(WHAT IS REQUIRED): Please find every line of the listing below where "オリジナルフレーム切手" occurs and copy it.

(INPUT MATERIAL):

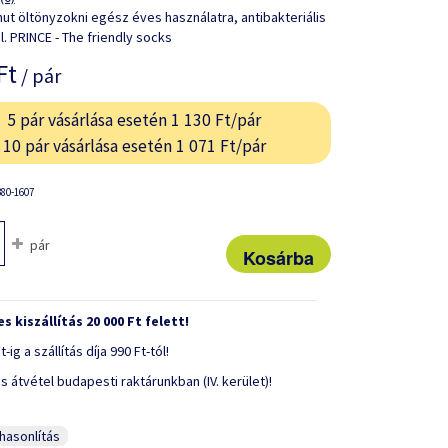
ut öltönyzokni egész éves használatra, antibakteriális
. PRINCE - The friendly socks
Ft
/ pár
5 pár vásárlása esetén 1 130 Ft/pár
10 pár vásárlása esetén 1 071 Ft/pár
80-1607
pár
s kiszállítás 20 000 Ft felett!
t-ig a szállítás díja 990 Ft-tól!
s átvétel budapesti raktárunkban (IV. kerület)!
asonlítás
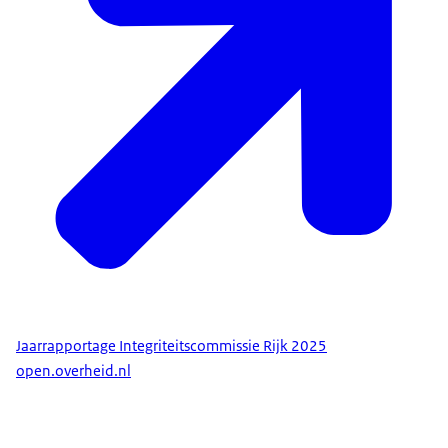
Jaarrapportage Integriteitscommissie Rijk 2025
open.overheid.nl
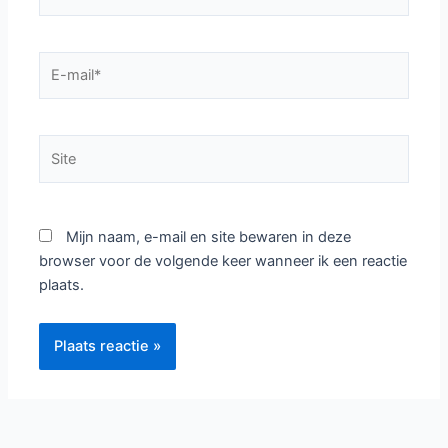
E-
mail*
Site
Mijn naam, e-mail en site bewaren in deze
browser voor de volgende keer wanneer ik een reactie
plaats.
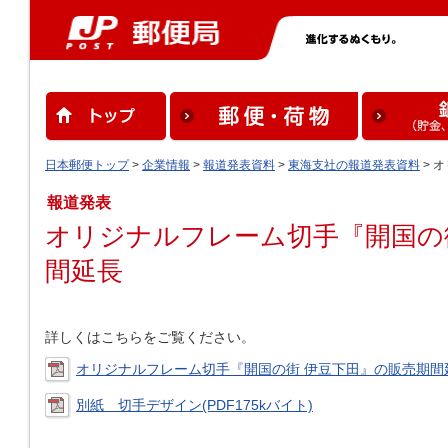
日本郵便トップ
>
企業情報
>
報道発表資料
>
東海支社の報道発表資料
> 
報道発表
オリジナルフレーム切手『開国の
間延長
詳しくはこちらをご覧ください。
オリジナルフレーム切手『開国の街 伊豆下田』の販売期間延長(
別紙 切手デザイン(PDF175kバイト)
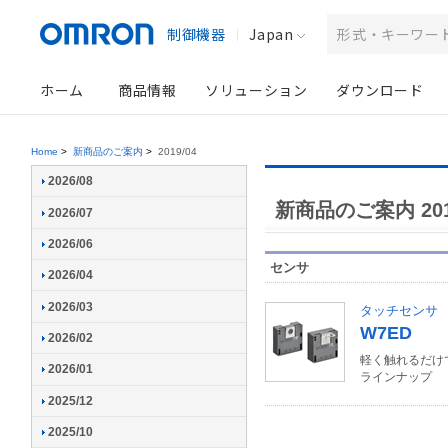
制御機器
Japan
ホーム
商品情報
ソリューション
ダウンロード
Home
>
新商品のご案内
>
2019/04
2026/08
新商品のご案内 201
2026/07
2026/06
センサ
2026/04
2026/03
タッチセンサ
W7ED
2026/02
軽く触れるだけ
2026/01
ラインナップ
2025/12
2025/10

(FINISHED EXERCISE):
オリジナルフレーム切手『開国の
オリジナルフレーム切手『開国の街 伊豆下田』の販売期間延長(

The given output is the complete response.